To maximize results, I would dramatically increase my training volume and frequency and utilize intensity techniques regularly.
The catch? Since I was basically only eating, sleeping and training, I was able to recover from this high frequency and make excellent gains in strength and muscle mass.
As an extreme example of the frequency I was able to work with at this point, I was in the gym 6 days a week, twice a day, doing total-body workouts EVERY SINGLE TIME. This amounted to 12 total-body workouts a week, in addition to intensity techniques. The actual training volume (number of sets) in each workout was fairly low (3 or 4 sets per bodypart), which also allowed me to get results from that very high frequency.
I used a "controlled-overtraining" program like this one:
Because I was able to recover from it, the high frequency of training worked in my favor and allowed me to get great results. But would I recommend this type of program to someone working a physical job or without optimum nutrition in quality or amount? No chance.

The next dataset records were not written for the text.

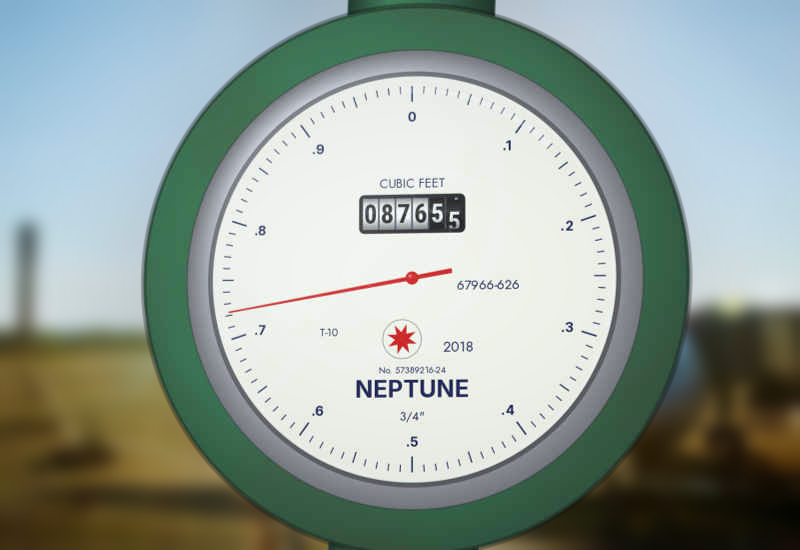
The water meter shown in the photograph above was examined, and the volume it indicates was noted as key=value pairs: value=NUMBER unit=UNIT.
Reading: value=87654.72 unit=ft³
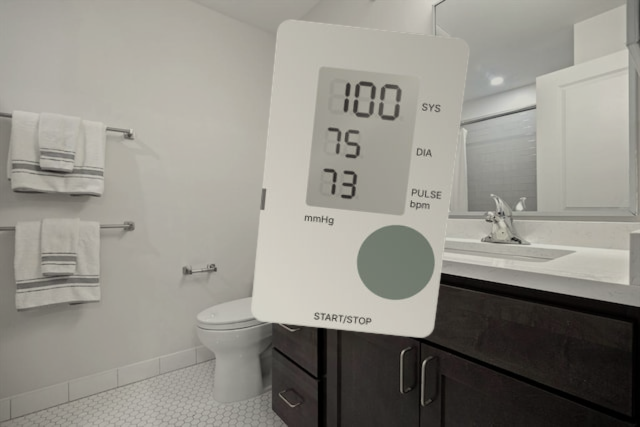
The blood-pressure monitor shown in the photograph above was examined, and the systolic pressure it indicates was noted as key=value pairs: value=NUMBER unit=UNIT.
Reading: value=100 unit=mmHg
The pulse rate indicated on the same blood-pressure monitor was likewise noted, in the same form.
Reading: value=73 unit=bpm
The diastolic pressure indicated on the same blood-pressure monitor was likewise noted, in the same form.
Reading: value=75 unit=mmHg
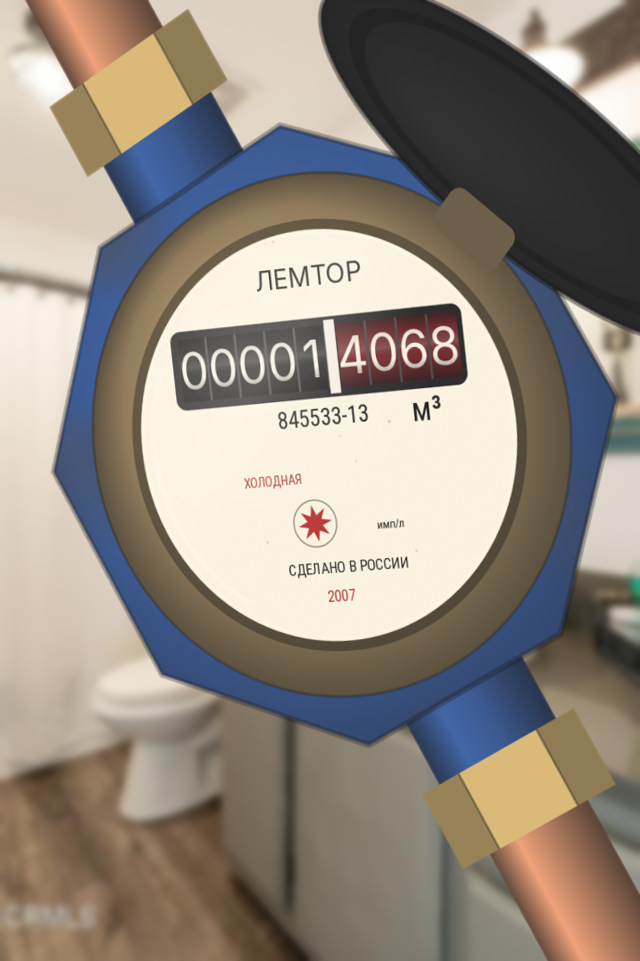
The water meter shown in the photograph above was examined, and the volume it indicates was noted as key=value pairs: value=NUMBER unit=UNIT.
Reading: value=1.4068 unit=m³
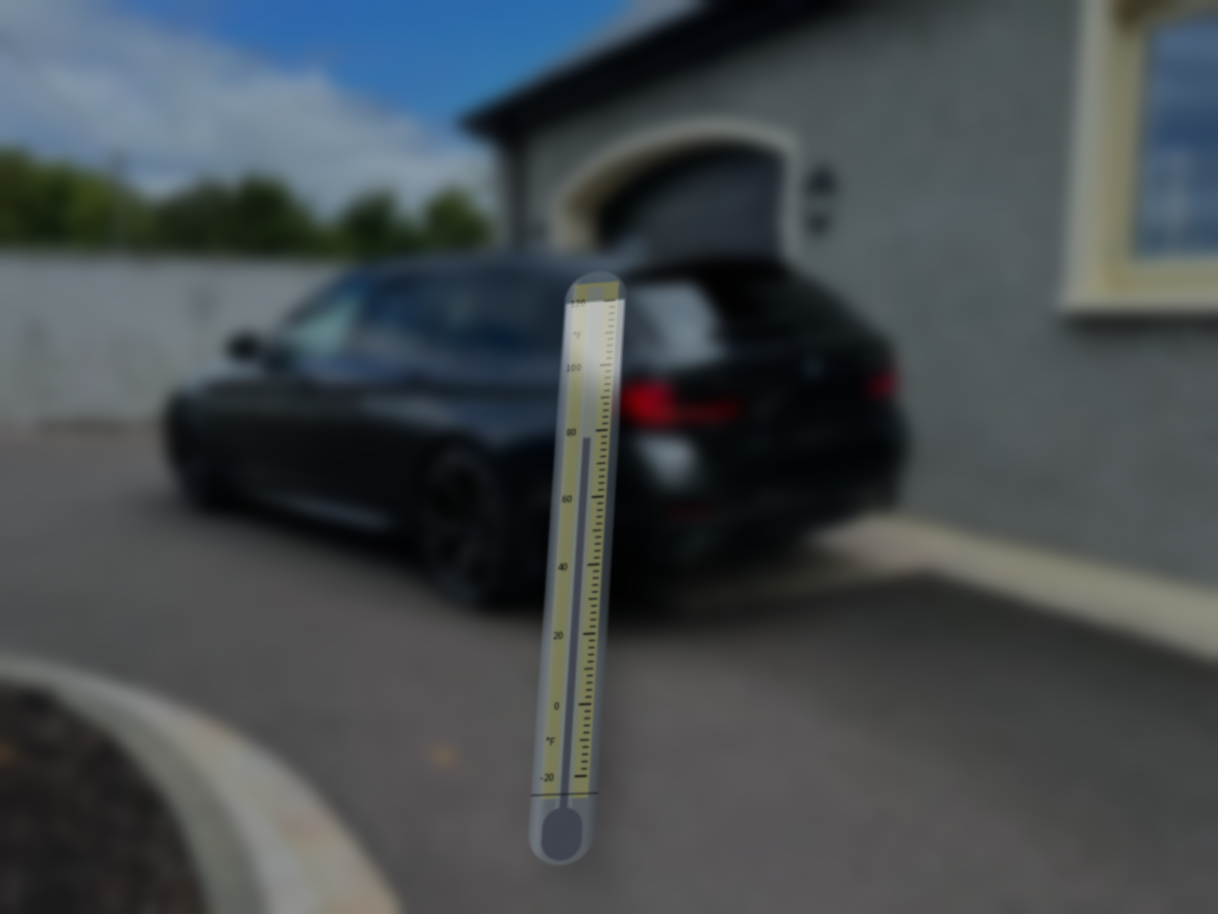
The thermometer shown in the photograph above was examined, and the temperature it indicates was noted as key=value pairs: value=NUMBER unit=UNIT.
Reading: value=78 unit=°F
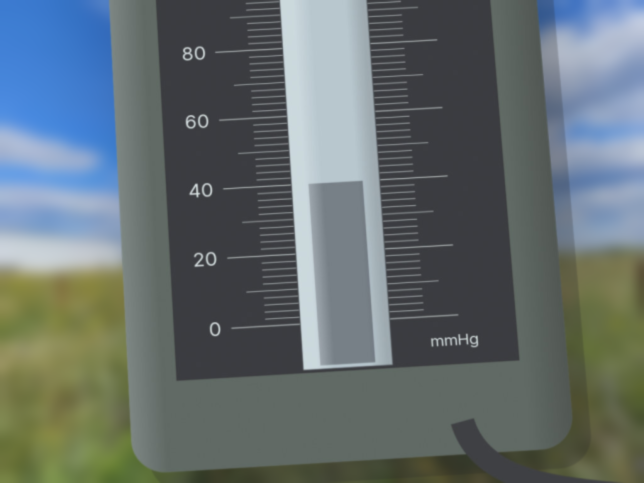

EXAMPLE #3 - Extremely busy work schedule, office job, meals determined by work breaks but workouts may have to be put off until the next day to accommodate overtime.
Having an office job meant that it wasn't physically demanding, allowing for good recovery. Nutrition, however, was often hit-or-miss due to busy scheduling. There were times, when work demanded, that I needed to put in hours after regular time, which forced me to push workouts back to the next day.
To maximize the results with this situation, I changed to a "one bodypart per day" training system. I would do a single bodypart in a workout, working it with high volume and high intensity. The next day I would do a different bodypart, rotating continuously through all the major bodyparts.
Because I was working only one bodypart at a time, the training frequency was very low, basically working the target bodypart once every 7 to 8 days. This, of course, would increase if I had to bump a workout back a day.
Even though I would basically "destroy" the single bodypart in its workout, this low training frequency gave my body enough time to recover and rebuild the muscle. It would take that much time for the part to recover.
Also, when you work one bodypart, other bodyparts area invariably involved, allowing for indirect stimulation of the other muscles more frequently, e.g. when you bench press for the chest, the triceps are also involved.
This plan gave me the flexibility to easily change workout schedules without compromising results while allowing my less-than-perfect nutrition to still allow me to recover enough between workouts and get results.
As you can see, optimum training frequency is nothing as simple as "work each bodypart twice a week." The give and take between a number of different factors in your life and schedule will help you determine how often you should be training and the type of training you should be doing for best results.